We sit in silence for about 15 seconds before I pulled the Billy Madison line "Okay, a simple 'wrong' would've done just fine." Thankfully he laughed at that, and was like "Let's cut the shit, it's painfully clear you're not getting the offer, but you're stuck here for the next 10 minutes so what do you want to talk about?" So for the remaining time we talk about fantasy football and that actually went really well.

"You rarely have time for everything you want in this life, so you need to make choices. And hopefully your choices can come from a deep sense of who you are." - Mister Rogers
 

Fun update Monkeys! My worst interview just turned into a full time offer working on a commodities trading desk. After 6 months of straight kicks to the face.... over coming a non target background.....low side of 3.0 GPA..... I finally landed a full time offer.

 

Straight up terrible interviews? Can't think of any.

Awkward interviews? Absolutely.

  1. I interviewed for a Client Services role at an Investment Management firm, and the Senior Vice President interviewing me literally pulls out a crumpled paper from his pocket with interview questions on them and starts reading them off one by one (I thought he was joking).

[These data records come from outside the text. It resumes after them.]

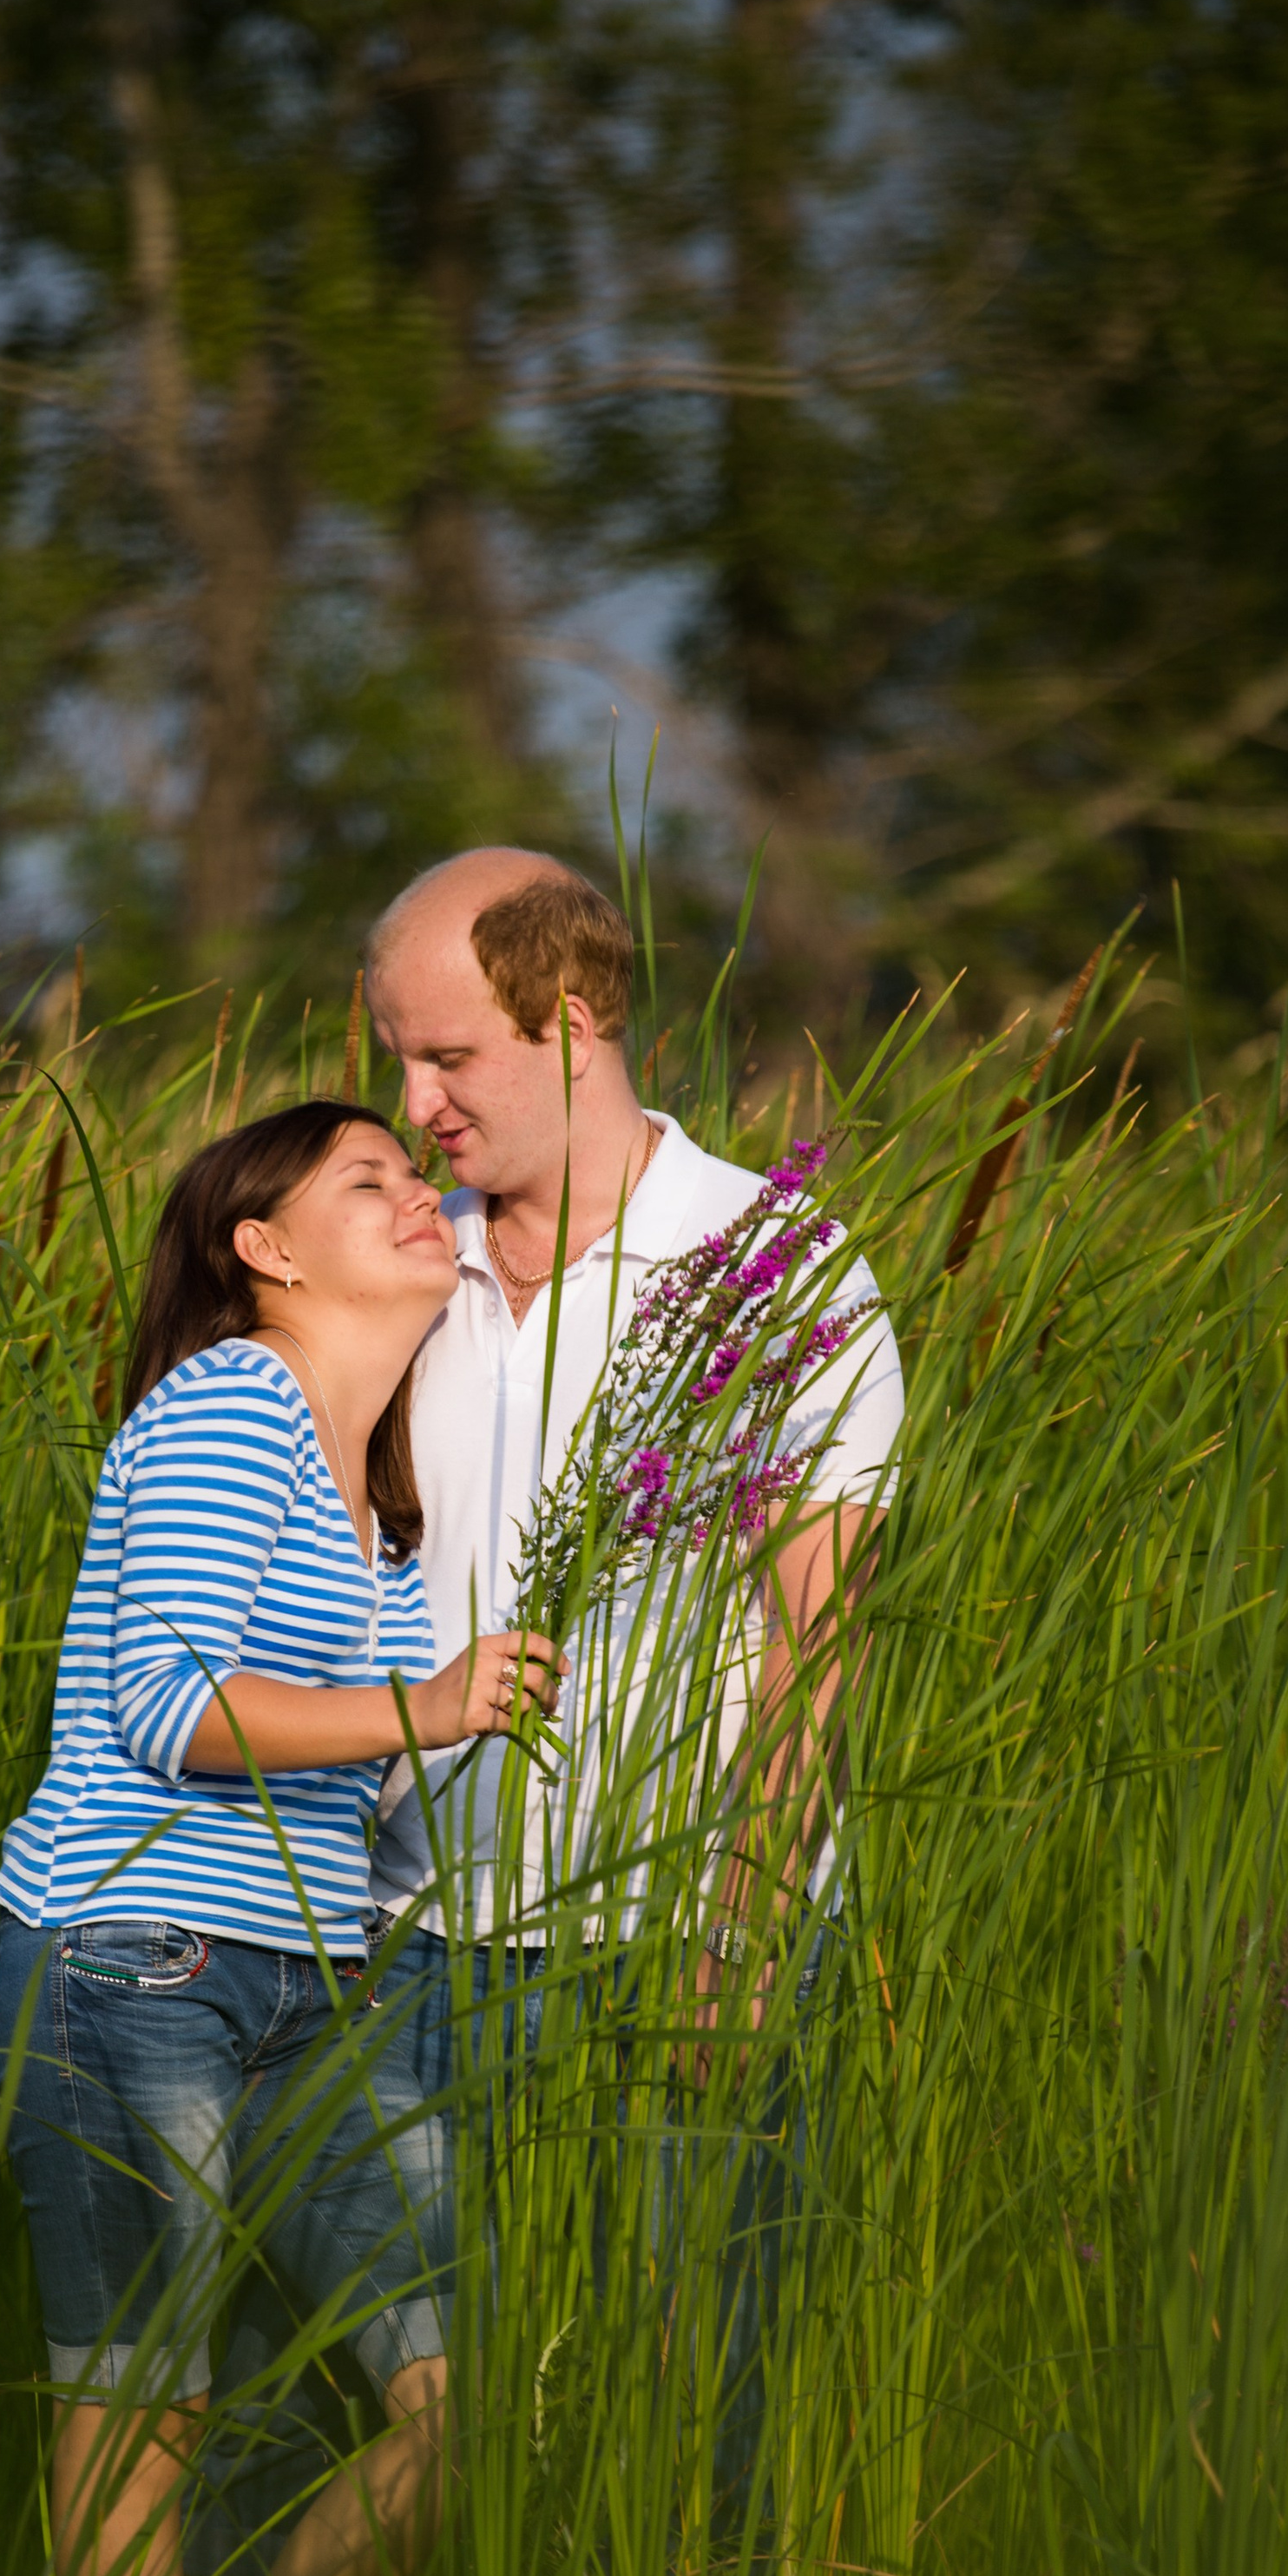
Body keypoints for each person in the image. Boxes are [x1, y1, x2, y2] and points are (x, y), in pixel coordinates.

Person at [0, 1097, 562, 2576]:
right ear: (266, 1250)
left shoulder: (364, 1474)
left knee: (460, 2402)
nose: (420, 1199)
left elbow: (328, 1776)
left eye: (420, 1175)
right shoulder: (231, 1406)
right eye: (368, 1182)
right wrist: (435, 1707)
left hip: (312, 1986)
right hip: (123, 1959)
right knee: (139, 2411)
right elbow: (169, 1711)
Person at [363, 848, 905, 2112]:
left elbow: (817, 1634)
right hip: (393, 1947)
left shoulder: (774, 1269)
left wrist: (744, 1932)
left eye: (445, 1057)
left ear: (567, 1023)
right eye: (397, 1058)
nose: (414, 1102)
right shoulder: (397, 1267)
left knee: (672, 2316)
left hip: (664, 1942)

  2. When I was interviewing for an Internal Wholesaler position (one of my first full time jobs), the National Director of Sales happened to be in the office. He asked that I come in the office and interview with him after speaking with the two Sales Desk Managers. Everything was working in my favor up to that point. I walked into his office, and he stood up from his chair, and I proceeded to shake his hand and sit down across the desk from him. He froze while standing up and said "Don't you know it's common courtesy to sit down only after the other person sits down", and I replied "No, I've never actually heard that before" (LOL). Later on, we keep on talking, and he stops me in the middle of the interview and says "Are you chewing gum right now?", and I said "Yeah I am. I actually was meaning to spit it out before I stepped into the office, but I couldn't find a trash can, and I didn't want to spit it on the sidewalk outside" (Just ridiculous on my part). I thought I bombed that interview completely, but I guess honesty really works because I ended up getting the job, and the National Sales Director actually took a big liking to me (the Sales Managers on the desk would later go on to tell me he was my biggest advocate).

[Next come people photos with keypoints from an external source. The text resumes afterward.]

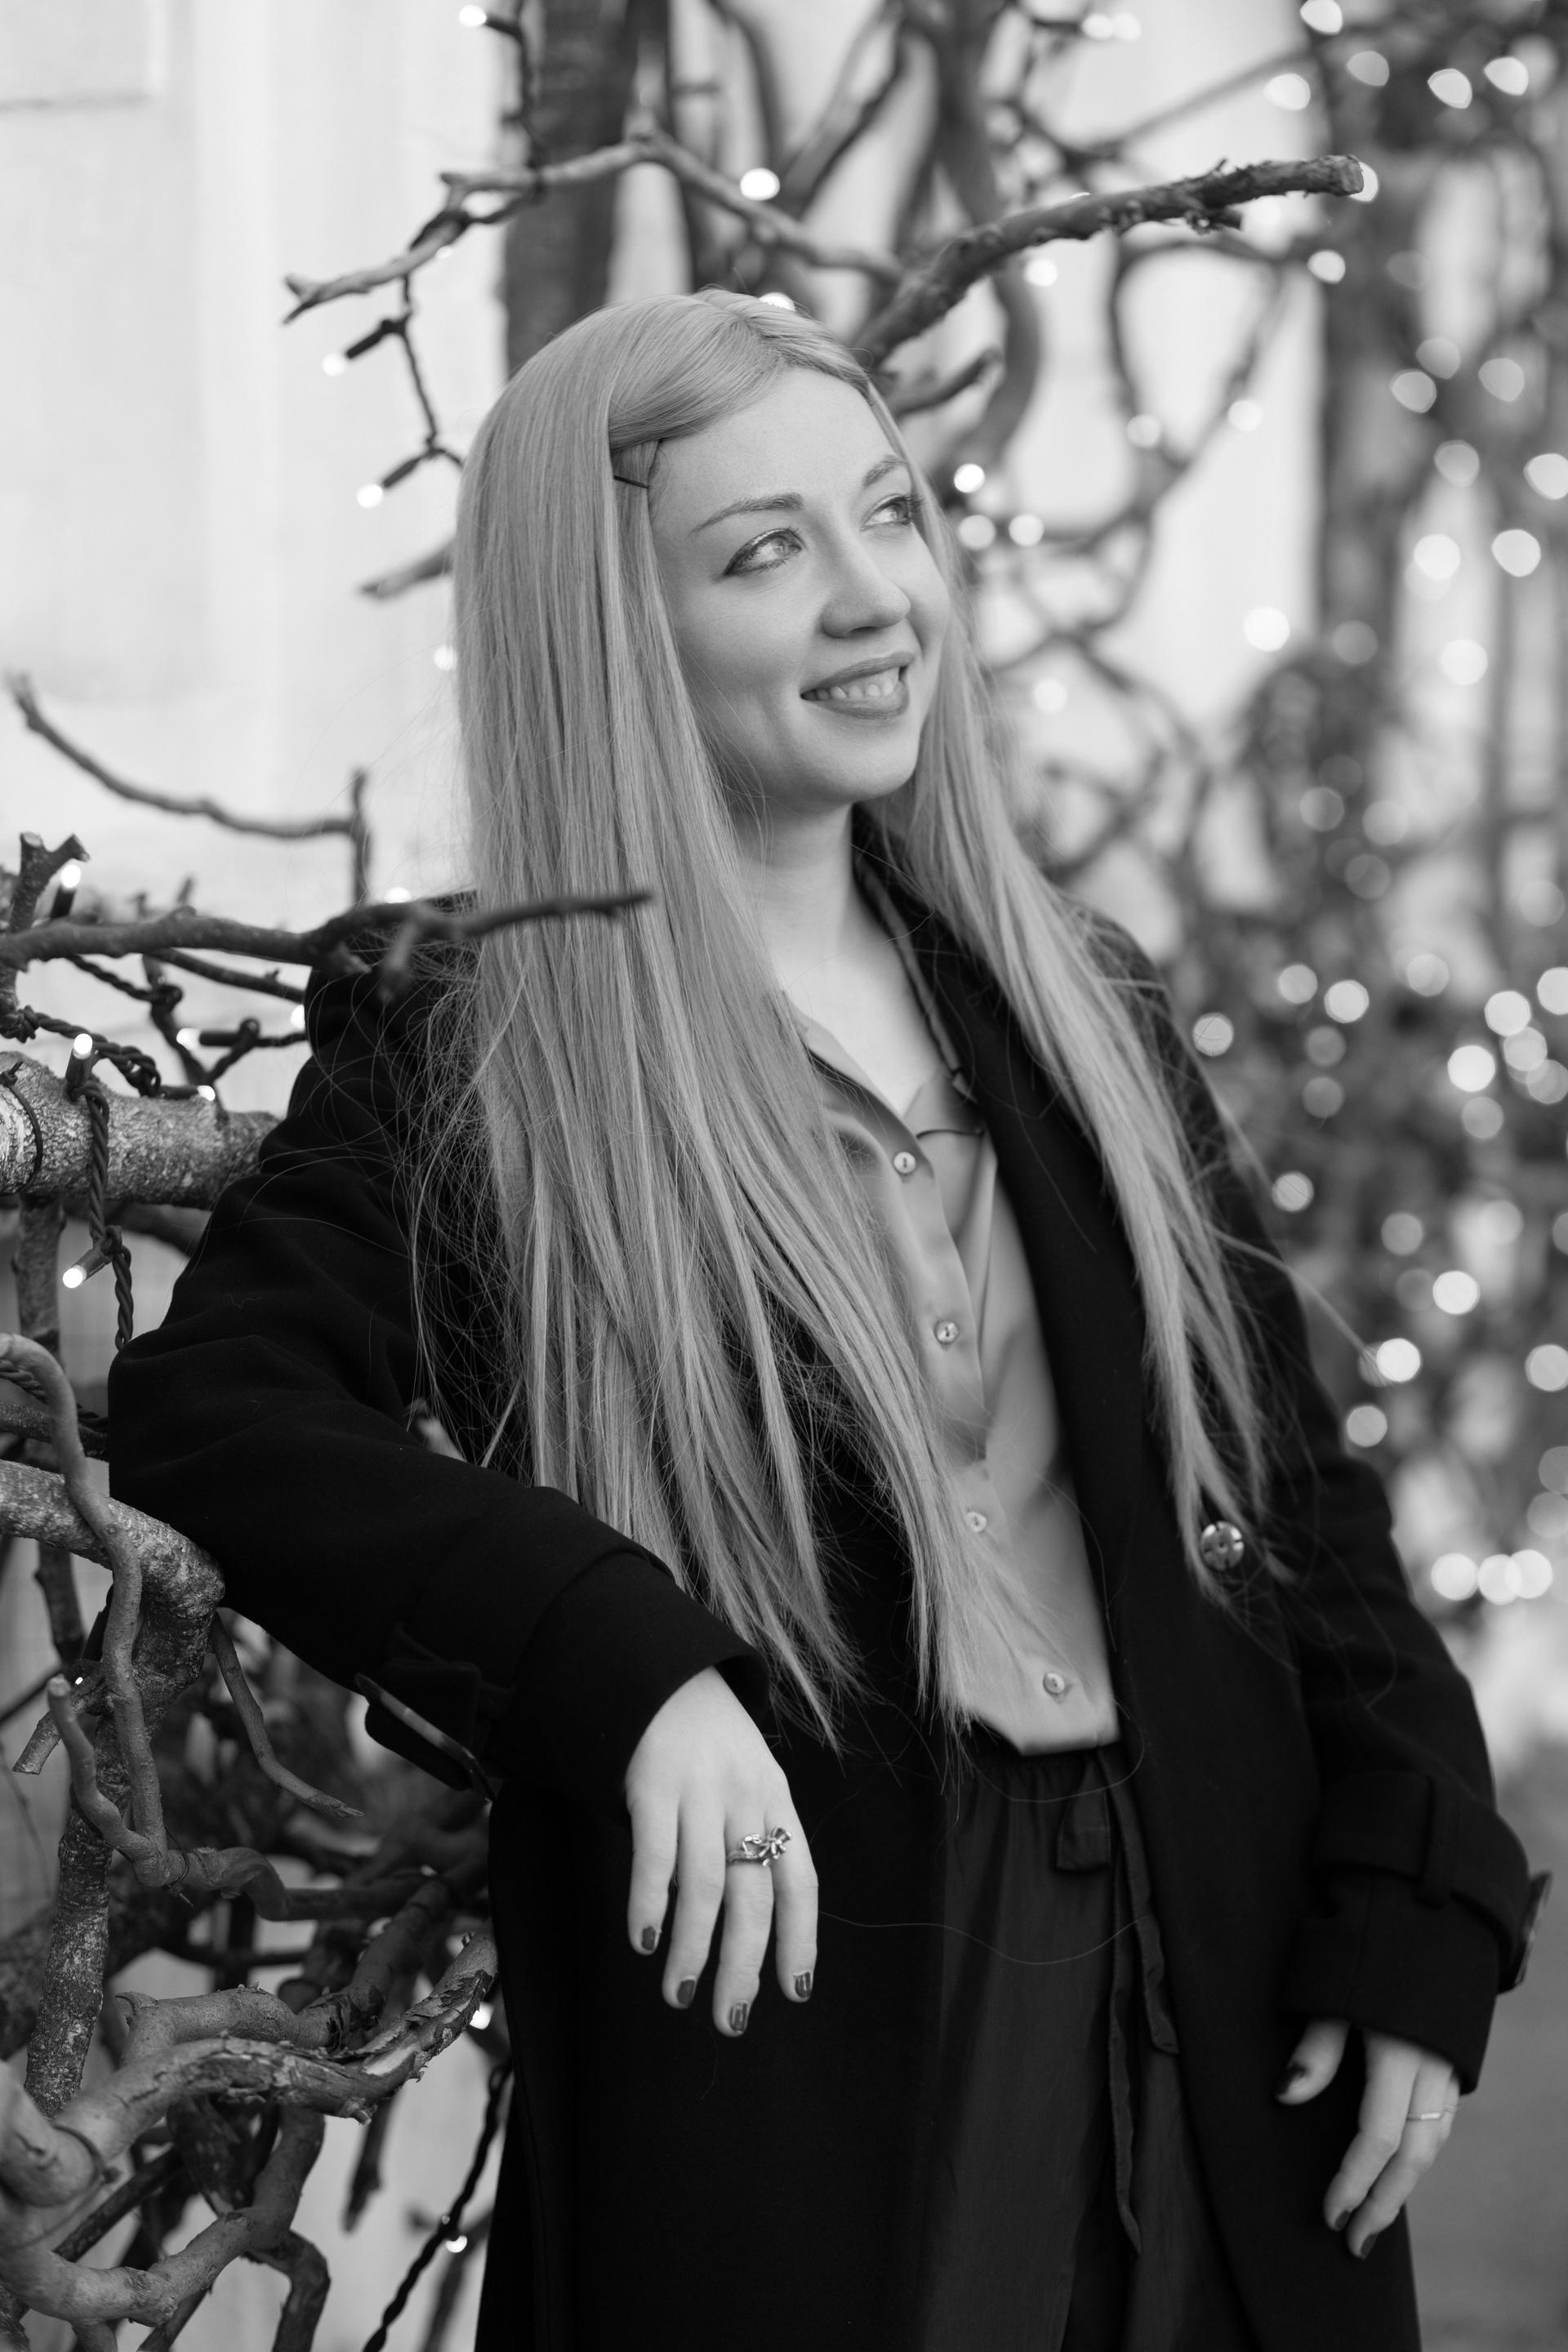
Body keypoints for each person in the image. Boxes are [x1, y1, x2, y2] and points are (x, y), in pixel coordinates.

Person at [109, 292, 1540, 2352]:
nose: (876, 598)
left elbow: (1297, 1503)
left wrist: (1414, 1901)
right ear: (616, 631)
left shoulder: (1079, 1003)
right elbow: (223, 1410)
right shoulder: (482, 1042)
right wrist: (626, 1663)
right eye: (765, 551)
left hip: (1222, 1978)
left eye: (889, 512)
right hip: (814, 2028)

  3. I interviewed for an Investment Analyst role, and the head of Investment Research walks in and we begin the interview. Everything is fine, until about 5 minutes in, when his nose starts bleeding uncontrollably. This guy literally walks out the room, and walks back in with tissues shoved up his nostrils. When he removes them, his nose starts gushing again. Rinse, Repeat. He cycles back in and out of the room about 5-6 times with new tissues shoved up his nose. He apologizes numerous times and says it's the dry air. I think if by "dry air" he meant cocaine, then yes, it was definitely the dry air.

Array
 

This wasn't even remotely as horrible as you're making it out to be. If you met with a Mike, Guy, and Aaron, the name Michael probably popped into your head because that was actually one of the guys' names you were going to be meeting with.

Plus, how did you learn a lesson if you were offered the job? I really don't think people on this site really know what adversity is. But good luck on the role and whatever you pursue later down the road.